[A run of records]
====================

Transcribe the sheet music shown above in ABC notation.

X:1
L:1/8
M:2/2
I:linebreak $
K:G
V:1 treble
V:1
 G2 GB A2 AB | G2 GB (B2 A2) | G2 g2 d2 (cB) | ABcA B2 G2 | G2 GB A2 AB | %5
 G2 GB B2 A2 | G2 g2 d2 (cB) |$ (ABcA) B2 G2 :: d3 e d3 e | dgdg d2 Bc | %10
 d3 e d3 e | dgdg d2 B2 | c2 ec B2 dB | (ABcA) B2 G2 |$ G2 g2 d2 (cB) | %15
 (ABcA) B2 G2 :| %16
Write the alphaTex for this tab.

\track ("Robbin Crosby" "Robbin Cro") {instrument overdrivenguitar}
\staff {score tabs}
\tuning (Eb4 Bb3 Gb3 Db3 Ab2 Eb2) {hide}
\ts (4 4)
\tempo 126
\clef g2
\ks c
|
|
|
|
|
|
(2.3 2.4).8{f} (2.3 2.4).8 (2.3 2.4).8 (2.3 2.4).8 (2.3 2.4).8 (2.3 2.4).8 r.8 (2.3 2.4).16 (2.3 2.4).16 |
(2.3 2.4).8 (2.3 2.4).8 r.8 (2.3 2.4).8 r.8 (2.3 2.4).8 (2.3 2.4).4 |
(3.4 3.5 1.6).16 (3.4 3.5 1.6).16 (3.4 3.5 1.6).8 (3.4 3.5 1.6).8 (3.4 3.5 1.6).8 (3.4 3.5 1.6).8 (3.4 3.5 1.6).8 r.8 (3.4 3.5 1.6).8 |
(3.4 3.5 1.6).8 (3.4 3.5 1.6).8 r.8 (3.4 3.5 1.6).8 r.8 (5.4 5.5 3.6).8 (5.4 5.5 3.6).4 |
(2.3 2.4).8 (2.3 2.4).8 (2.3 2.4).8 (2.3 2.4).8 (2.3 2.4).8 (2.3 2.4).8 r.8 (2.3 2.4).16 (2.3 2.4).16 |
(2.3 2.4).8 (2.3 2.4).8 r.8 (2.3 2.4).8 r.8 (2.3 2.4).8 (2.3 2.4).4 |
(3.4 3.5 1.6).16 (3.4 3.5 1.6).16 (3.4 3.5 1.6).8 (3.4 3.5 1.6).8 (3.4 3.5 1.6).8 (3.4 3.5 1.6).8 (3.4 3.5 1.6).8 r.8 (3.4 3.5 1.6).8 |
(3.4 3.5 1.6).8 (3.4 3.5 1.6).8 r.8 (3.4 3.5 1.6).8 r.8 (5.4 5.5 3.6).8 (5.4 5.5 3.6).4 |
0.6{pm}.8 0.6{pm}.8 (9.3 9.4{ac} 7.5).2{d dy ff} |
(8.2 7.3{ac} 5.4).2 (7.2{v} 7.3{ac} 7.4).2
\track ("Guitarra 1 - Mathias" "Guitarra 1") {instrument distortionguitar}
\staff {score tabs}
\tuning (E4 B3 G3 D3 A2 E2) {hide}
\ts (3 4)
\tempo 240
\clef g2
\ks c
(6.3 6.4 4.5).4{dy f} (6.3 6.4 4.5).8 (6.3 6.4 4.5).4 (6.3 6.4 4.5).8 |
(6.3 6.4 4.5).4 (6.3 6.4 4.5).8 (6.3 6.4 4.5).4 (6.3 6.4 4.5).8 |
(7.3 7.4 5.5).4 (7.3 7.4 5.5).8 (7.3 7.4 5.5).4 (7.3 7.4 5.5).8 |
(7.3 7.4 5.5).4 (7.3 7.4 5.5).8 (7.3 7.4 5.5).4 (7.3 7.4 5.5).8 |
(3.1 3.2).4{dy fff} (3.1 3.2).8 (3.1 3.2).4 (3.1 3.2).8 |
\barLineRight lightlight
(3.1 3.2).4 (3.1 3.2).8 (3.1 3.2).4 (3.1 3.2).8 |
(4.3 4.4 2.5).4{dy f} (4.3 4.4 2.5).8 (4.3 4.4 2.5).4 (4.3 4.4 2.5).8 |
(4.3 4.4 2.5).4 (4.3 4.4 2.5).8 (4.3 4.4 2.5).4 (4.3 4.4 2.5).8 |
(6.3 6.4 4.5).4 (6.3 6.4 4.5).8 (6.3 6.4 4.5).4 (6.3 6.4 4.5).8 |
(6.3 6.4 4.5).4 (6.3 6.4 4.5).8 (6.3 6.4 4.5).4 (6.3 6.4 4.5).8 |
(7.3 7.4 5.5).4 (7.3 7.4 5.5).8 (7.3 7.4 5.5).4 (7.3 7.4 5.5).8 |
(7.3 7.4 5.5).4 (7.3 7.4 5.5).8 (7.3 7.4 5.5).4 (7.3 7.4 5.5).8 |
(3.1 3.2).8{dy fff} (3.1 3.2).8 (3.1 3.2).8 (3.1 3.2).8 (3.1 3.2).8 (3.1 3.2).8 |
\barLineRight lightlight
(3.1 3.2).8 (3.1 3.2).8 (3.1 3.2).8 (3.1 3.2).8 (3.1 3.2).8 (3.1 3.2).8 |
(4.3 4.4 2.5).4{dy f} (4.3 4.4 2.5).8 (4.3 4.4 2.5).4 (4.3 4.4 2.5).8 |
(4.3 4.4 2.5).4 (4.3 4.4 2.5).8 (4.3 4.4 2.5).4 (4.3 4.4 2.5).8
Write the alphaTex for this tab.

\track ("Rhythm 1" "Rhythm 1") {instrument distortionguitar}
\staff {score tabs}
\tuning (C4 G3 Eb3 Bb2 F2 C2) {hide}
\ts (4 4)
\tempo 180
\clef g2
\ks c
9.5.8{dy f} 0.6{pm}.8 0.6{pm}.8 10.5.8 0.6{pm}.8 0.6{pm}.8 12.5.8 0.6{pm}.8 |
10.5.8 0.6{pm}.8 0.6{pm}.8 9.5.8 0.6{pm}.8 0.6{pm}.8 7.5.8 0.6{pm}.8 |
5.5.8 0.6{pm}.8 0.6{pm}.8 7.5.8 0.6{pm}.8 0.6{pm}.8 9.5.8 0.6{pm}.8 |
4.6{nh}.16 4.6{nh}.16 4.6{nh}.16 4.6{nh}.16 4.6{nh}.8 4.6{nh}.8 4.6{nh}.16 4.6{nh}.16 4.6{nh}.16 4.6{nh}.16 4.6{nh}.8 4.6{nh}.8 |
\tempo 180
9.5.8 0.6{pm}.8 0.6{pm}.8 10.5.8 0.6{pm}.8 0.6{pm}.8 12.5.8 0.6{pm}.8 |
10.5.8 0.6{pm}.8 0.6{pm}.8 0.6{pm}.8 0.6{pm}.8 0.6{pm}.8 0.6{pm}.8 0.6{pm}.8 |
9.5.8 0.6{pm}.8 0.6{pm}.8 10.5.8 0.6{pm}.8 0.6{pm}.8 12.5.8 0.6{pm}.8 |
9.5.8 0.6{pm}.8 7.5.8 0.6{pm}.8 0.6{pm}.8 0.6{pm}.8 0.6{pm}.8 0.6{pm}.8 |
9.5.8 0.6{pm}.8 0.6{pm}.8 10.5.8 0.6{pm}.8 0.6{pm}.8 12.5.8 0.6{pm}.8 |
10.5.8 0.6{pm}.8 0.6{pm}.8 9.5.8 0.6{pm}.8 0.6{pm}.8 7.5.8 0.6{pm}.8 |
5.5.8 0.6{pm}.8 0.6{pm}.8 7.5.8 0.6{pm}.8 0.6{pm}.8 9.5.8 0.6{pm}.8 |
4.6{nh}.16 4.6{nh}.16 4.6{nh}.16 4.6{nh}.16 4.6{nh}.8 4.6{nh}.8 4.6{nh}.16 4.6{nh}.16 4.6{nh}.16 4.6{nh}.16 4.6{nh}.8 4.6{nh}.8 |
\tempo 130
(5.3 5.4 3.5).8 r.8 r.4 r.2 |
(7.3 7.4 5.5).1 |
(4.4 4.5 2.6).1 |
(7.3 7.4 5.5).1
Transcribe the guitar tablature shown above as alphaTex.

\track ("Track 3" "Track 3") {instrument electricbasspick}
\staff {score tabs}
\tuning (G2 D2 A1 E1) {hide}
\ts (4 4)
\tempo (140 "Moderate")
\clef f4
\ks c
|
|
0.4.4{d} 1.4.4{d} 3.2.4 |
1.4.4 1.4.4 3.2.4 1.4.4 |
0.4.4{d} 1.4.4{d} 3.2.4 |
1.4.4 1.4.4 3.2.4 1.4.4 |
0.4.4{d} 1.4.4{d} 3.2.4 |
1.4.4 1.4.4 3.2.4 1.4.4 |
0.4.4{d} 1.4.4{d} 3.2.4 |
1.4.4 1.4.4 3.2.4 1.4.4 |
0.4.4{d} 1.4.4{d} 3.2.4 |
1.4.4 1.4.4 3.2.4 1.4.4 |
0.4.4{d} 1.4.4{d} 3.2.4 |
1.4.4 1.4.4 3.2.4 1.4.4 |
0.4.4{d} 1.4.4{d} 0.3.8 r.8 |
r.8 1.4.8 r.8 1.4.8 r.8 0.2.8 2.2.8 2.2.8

====================

**Task prompt:** Which rows include the word "instrument"? Gather every line where it appears and copy each one in full.

**Solution to this task:**
\track ("Robbin Crosby" "Robbin Cro") {instrument overdrivenguitar}
\track ("Guitarra 1 - Mathias" "Guitarra 1") {instrument distortionguitar}
\track ("Rhythm 1" "Rhythm 1") {instrument distortionguitar}
\track ("Track 3" "Track 3") {instrument electricbasspick}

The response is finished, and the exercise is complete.